Mesmo com uma tia que costurava as roupas da família sempre por perto, Jô conta que as técnicas não foram aprendidas. E só depois de perder as contas de tantos pedidos feitos é que conseguiu um caminho para treinar.

“Eu passava na frente de uma ateliê de costura que tinha aqui no bairro e todo dia perguntava para o dono se ele não precisava de alguém para pregar os botões. Ele sempre bravo falava que não. Continuei passando, ficava sempre olhando e não parei de pedir o emprego. Até que um dia ele cansou e me deu o emprego”, relembra a costureira.

Sem paciência para treinar a nova funcionária, o dono do lugar só ensinou o modo de colocar a linha na agulha e “dar partida” na máquina. Depois disso, tudo ficou sob responsabilidade da aprendiz.

Jô conta que passou um tempo encarregada dos botões e o ateliê acabou fechando. Assim, recomeçou o aprendizado como trabalhadora em um centro de saúde da Capital.

Por não ter renda para investir em equipamentos e tecidos, o jeito que encontrou foi começar a dar pontos em papéis de bala. “Eu pegava eles e ia costurando, fazendo como se fosse lembrancinhas e distribuía para as médicas. Tanto é que tenho clientes médicas desde aquela época”.

Desde a pintura até o piso, tudo foi feito por ela e pela filha. (Foto: Aletheya Alves)
Desde a pintura até o piso, tudo foi feito por ela e pela filha. (Foto: Aletheya Alves)

Outro modo de continuar tentando era indo até o antigo lixão para coletar tecidos e panos descartados. Neles, Jô treinava o quanto achava necessário e assim foi construindo suas técnicas.

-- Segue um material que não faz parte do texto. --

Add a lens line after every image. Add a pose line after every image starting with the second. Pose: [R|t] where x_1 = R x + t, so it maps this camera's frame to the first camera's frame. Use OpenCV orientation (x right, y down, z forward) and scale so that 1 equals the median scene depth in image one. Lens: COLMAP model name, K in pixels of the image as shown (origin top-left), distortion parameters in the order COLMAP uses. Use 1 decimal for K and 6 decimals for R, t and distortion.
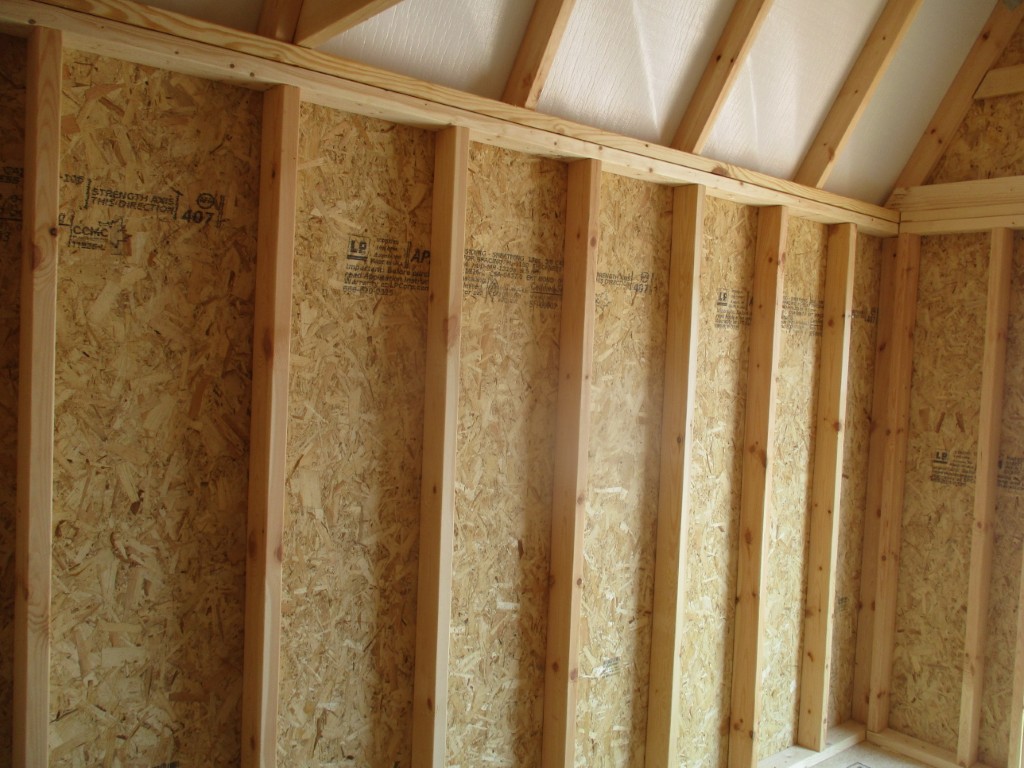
lens RADIAL K [[856.2, 0, 515.6], [0, 856.2, 367.3], [0, 0, 1]] dist [-0.036081, 0.032570]
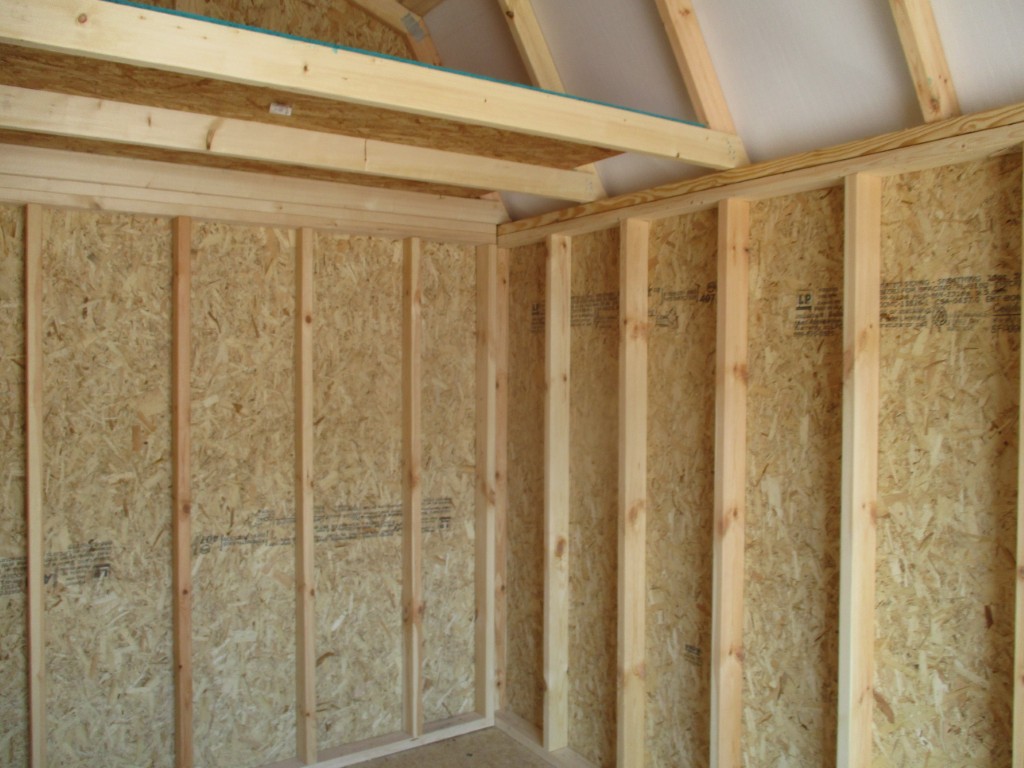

“Eu ia tentando fazer roupa, também peguei muita roupa já gasta em brechó. Pegava essas peças, desmontava e fazia elas de novo. Assim conseguia aprender como fazer. Fui insistindo até conseguir”, relembra.

Depois de muito treino, papel de bala feito e roupa reconstruída, a costureira decidiu dar os primeiros passos mais longos e abrir seu ateliê. “Eu tinha o dinheiro para pagar metade do aluguel lá na Sete de Setembro e a dona confiou em mim. Fui trabalhando, oferecendo meu serviço para cada pessoa da rua e no final do mês eu tinha tudo o que precisava para pagar”.

Após algum tempo na Sete, Jô resolveu mudar o ateliê para o Monte Líbano, até que, há cerca de 20 anos, se fixou na Rua Aluízio de Azevedo. Hoje, ela divide o espaço com a filha e se orgulha de dizer que aprendeu a ler sozinha, não desistiu do gosto pela costura e diariamente sorri quando pensa nos rumos que a vida tomou.

“Eu amo meu trabalho, todo dia aprendo uma coisa nova, sabia? É bom demais você fazer o que gosta. Não foi fácil, muita gente falou para eu desistir porque não ia dar certo, mas hoje eu tenho meu trabalho e quando eu partir, vou partir feliz”.